Конструкция состояла из двух лезвий «Рапира» и подведенных к нему концов двужильного провода. Игнат как раз цеплял на провод разборную вилку.

– Неважно, из какой. Это кипятильник. Пара минут – и литр горячей воды.

– Замкнет.

– Не замкнет. Я ограничители вставлю, из спичек.

– Ну-ну… Убери все со стола. Мне готовить надо. И вообще, у тебя комната есть: стол, свет, музыка – экспериментируй, сколько влезет.

– Я контролирую. Слежу за тем, чтобы исполнялись мои вкусовые прихоти. Вот зачем ты достала грудинку? Разве я заказывал грудинку?

– Георгий Терентьевич заказывал.

– Деду все равно, он всеяден. А я контролирующий орган. Не хочу грудинку. Она жирная!

– Эй, орган! Раз ты тут самый главный, переведи мне на карту аванс за октябрь. Тогда приму к сведению все твои распоряжения… Нет? Прекрасная, сочная грудинка. Игнат, ну правда! Иди к себе! Отрезки проводов по всей кухне разлетаются!

– Не уйду! Мне отсюда в гараж ближе, там все запчасти!

– Ладно! Тогда расскажи о Лене.

– Это река такая, в Сибири, впадает в Ледовитый океан. Не знала?

– Вредина!

– Я ухожу только потому, что мне стыдно находится в одном помещении с таким необразованным человеком, – Игнат действительно встал и принялся сгребать в коробку свой технический мусор.

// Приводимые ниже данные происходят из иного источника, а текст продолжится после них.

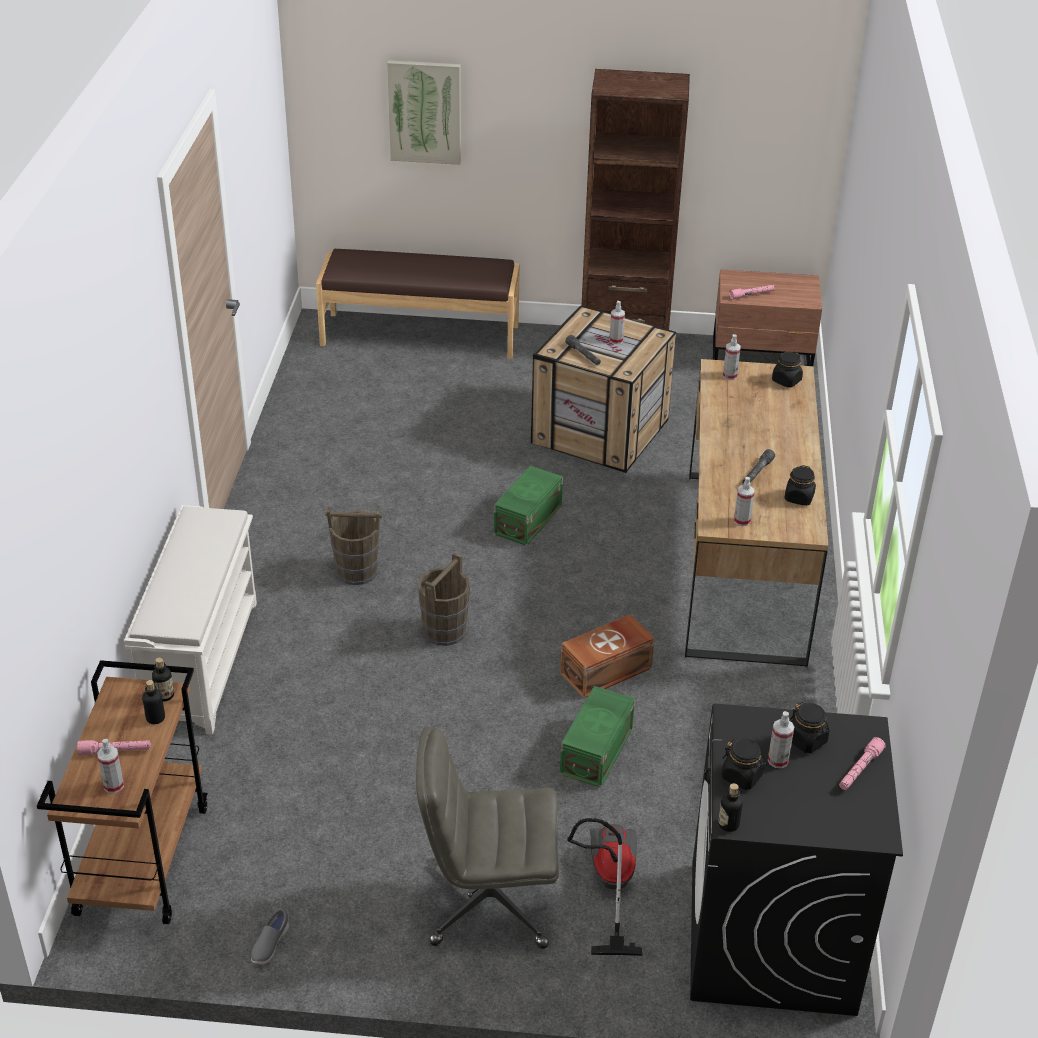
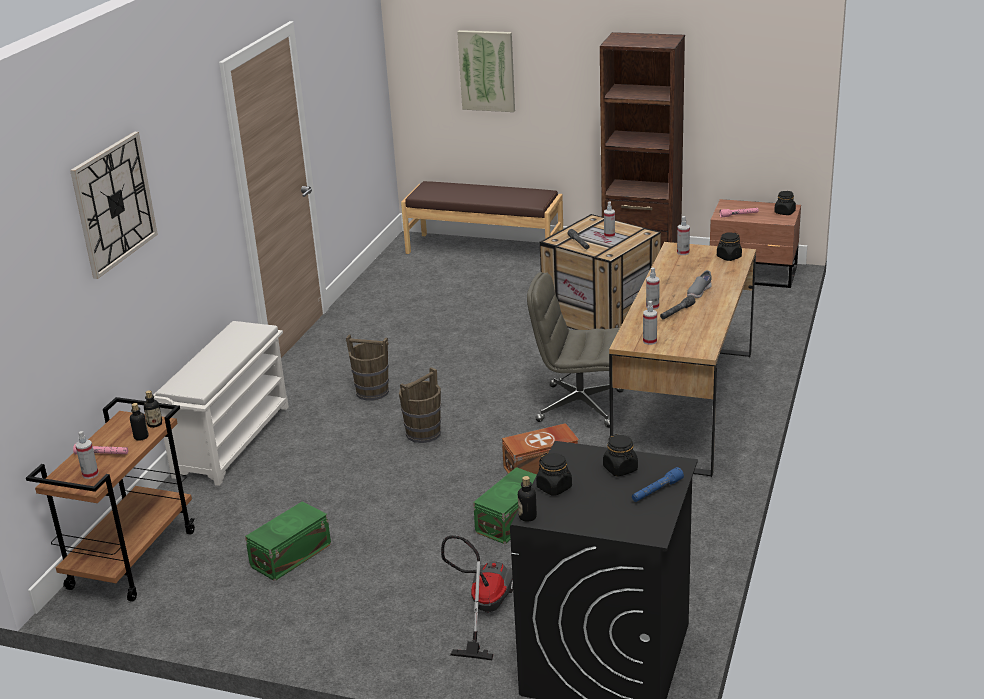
camera: 15 degrees right, 10 degrees down
grey shoe [251,909,289,964] -> grey shoe moved to [687,270,712,298]
grey office chair [416,727,559,949] -> grey office chair moved to [527,272,624,428]
green storage box [494,466,563,546] -> green storage box moved to [245,501,331,581]
spray bottle [768,711,794,768] -> spray bottle moved to [646,267,660,310]
black jar [784,465,816,506] -> black jar moved to [774,191,796,215]
pink flashlight [839,737,886,790] -> blue flashlight [632,467,684,502]
none -> wall clock [70,132,158,279]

Подросток ушел. Марина знала, что он вернется, максимум через полчаса. Странно, что Борис называл Игната нелюдимым и тяжело идущим на контакт, напротив, он постоянно ищет ее компании. Впрочем, со слов Кардашева Марина знала, что подавленным и угрюмым парень стал после разрыва с девушкой. Даже теперь, стоит упомянуть о ней, и внук художника замыкается. Но ненадолго. Он вернулся через двадцать минут. Марина, мучительно обдумывающая в голове ускользающую мысль, так ничего и не вспомнила, сдалась. Казалось бы, весь разговор с Надей, даже интонации Колесовой и выражение ее лица были свежи в памяти, но чертова мысль…

Игнат подошел к окну, выглянул и сказал:

– Дядя Боря приехал. Прятаться будешь?

– Нетушки!

Борис вошел, кивнул, и Марина тут же отметила хмурую складку между густых бровей на красивом лице:

– Дед дома? Позови.

Игнат послушно и без обычного кочевряженья пошел в студию тоже, видимо, заметив озабоченную гримасу крестного.

– Что-то случилось? – встревоженно спросила Марина.

– Есть разговор. Не уходи, – сказал Борис, пряча глаза и останавливая ее порыв удалиться. – Тебя это тоже касается. А ты брысь, – мрачно обратился Танников к вернувшемуся вместе с художником Игнату. – И чтоб уши не грел. Сядем?

Кардашев опустился в кресло. Борис протянул ему сложенную трубкой газету, которую все это время держал в руке. Художник недоуменно посмотрел сквозь очки, развернул таблоид и изменился в лице. Марина подошла ближе. Георгий Терентьевич дернулся было, чтоб закрыть от нее газету, но Борис сказал:

– Покажи ей.

Марина взяла в руки липкие, жирные от типографской краски листы и, опустив глаза, увидела свое лицо на странице. Она читала статью, чувствуя, как кровь отливает от щек. Кардашев сидел, прикрыв глаза ладонью. Боря напряженно следил за реакцией Марины.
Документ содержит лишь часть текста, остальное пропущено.